▶ [SELECTED PASSAGE]:
*** Block opens ***
During inference time, we only need the Sentence Transformer piece where we get a question and then we get the corresponding sentence vector. This vector is the sentence representation that encodes the meaning of the sentence (very well, hopefully).
Sentence Text Similarity (STS)¶
Another task we can use to fine-tune BERT to understand sentences is using STS. Given two sentences, output the score of how similar they are.

Just like NLI, this is also trained with a Siamese network. During training, we pass the two sentences to compare through different Sentence Transformers to get these sentence vectors and then compute the cosine similarity between these sentence vectors to get the a value between \(-1\) and \(1\). These are then compared to an actual labelled similarity rating on a scale of \(1\) to \(5\) which is normalized to be comparable to the output score. We minimize the squared difference between the two so that the model can be trained.

Triplet Dataset¶
A third type of task that we can train Sentence Transformers is using a dataset that has triple of sentences. The main sentence is called the “anchor”, the next sentence is a sentence that is “related” and the last sentence being one that is “unrelated” to the “anchor”.

We can quickly make this type of dataset by picking a Wikipedia page, then choosing a sentence to be the “anchor” and the next sentence in the same paragraph can be chosen as the “related” sentence and then choose a sentence from another paragraph as the “unrelated” sentence. See screenshot below for an example.
*** Block closes ***
▶ [SET OF TASKS]:
**A.** Name every role that a sentence can take in a triplet, according to the passage on Sentence Transformers.
**B.** Answer these questions from the passage on Sentence Transformers:
(i) Which component is needed at inference time?
(ii) On what scale is the labelled similarity rating given in STS?
(iii) When a triplet dataset is built from a Wikipedia page, where is the "unrelated" sentence taken from?
**C.** Set down the portion of the passage on Sentence Transformers starting at "Just like NLI, this" and ending at "can be trained.".
The listing comes from a separate source and is unrelated to the passage on Sentence Transformers.

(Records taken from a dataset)
*** Block opens ***
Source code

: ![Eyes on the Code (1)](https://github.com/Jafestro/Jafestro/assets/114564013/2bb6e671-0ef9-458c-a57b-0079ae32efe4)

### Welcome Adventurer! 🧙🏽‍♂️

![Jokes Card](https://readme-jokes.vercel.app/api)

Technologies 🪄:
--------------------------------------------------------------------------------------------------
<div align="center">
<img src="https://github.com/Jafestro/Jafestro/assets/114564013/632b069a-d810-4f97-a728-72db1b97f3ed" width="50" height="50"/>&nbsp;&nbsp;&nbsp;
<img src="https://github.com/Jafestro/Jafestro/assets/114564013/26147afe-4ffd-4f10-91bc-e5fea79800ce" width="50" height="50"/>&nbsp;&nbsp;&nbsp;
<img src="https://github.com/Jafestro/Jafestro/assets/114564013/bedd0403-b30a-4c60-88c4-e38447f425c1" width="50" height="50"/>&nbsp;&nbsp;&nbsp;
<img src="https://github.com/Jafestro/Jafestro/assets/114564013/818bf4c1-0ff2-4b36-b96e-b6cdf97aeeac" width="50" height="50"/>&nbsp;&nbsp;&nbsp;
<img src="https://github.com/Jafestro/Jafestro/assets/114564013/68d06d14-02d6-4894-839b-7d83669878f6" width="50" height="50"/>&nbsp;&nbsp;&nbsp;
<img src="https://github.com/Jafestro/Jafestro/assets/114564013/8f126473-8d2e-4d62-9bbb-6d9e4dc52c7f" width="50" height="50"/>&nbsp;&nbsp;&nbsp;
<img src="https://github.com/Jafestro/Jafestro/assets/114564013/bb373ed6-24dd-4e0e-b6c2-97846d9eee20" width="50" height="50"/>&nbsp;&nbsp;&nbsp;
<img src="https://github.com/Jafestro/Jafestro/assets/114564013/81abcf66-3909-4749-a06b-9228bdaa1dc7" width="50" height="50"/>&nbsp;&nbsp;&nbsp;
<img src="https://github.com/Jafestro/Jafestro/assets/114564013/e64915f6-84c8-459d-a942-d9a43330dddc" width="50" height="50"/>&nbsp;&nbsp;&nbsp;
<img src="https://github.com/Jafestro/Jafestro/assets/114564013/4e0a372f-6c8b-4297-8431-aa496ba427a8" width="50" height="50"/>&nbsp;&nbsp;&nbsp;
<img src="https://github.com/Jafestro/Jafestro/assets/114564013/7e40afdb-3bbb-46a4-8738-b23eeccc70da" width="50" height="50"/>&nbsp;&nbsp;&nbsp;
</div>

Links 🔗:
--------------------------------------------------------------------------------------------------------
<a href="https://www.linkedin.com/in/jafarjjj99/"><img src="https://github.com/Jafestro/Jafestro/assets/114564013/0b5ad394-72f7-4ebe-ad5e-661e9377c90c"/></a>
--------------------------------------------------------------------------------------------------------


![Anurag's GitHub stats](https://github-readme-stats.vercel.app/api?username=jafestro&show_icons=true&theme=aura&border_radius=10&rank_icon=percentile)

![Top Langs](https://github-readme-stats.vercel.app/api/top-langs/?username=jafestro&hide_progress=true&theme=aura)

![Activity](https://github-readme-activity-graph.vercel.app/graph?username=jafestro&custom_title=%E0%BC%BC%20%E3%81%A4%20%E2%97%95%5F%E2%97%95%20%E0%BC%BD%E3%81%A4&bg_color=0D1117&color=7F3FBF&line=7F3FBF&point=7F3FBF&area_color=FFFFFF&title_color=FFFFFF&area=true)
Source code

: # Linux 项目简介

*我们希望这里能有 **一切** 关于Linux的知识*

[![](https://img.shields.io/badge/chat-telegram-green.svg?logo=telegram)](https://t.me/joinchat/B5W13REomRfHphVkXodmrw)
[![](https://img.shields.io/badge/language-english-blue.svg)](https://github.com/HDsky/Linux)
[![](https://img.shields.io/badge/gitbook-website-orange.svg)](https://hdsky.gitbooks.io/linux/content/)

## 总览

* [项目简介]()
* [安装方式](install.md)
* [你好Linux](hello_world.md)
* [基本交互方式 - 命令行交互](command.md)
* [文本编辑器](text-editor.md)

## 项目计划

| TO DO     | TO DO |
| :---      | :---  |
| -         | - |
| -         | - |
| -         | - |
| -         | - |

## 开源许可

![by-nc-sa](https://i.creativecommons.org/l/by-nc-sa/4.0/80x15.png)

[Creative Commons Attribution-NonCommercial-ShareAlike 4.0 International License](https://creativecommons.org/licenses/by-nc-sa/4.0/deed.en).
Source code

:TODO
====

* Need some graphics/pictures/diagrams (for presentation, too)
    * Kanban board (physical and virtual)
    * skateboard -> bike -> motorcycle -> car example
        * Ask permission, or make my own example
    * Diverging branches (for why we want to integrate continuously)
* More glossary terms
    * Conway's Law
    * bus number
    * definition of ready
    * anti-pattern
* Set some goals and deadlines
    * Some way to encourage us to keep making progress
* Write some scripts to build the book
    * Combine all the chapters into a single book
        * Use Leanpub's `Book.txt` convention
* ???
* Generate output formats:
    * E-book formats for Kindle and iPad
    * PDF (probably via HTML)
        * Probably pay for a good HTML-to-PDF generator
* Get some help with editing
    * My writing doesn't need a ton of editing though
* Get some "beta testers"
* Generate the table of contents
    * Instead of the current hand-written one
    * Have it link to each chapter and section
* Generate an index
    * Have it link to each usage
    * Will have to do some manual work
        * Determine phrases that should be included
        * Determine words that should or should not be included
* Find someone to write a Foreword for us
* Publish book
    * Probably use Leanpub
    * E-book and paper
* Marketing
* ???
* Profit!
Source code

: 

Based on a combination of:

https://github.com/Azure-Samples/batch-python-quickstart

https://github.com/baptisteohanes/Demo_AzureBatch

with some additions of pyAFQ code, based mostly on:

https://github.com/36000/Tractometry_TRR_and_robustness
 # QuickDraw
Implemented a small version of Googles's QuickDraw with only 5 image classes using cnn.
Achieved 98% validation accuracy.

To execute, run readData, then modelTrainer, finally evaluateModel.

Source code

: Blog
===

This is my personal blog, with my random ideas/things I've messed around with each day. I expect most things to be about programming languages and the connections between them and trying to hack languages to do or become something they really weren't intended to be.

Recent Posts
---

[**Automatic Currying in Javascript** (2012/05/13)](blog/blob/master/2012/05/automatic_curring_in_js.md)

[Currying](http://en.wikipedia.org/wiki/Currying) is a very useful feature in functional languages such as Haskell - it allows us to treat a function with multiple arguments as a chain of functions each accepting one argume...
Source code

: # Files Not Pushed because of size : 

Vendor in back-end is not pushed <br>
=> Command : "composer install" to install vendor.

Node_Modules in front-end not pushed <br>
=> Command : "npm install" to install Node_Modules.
*** Block closes ***
▶ [SOLUTIONS BY TASK]:
**A.** anchor, related, unrelated

**B.**
(i) Only the Sentence Transformer piece.
(ii) A scale of 1 to 5.
(iii) From another paragraph.

**C.**
Just like NLI, this is also trained with a Siamese network. During training, we pass the two sentences to compare through different Sentence Transformers to get these sentence vectors and then compute the cosine similarity between these sentence vectors to get the a value between \(-1\) and \(1\). These are then compared to an actual labelled similarity rating on a scale of \(1\) to \(5\) which is normalized to be comparable to the output score. We minimize the squared difference between the two so that the model can be trained.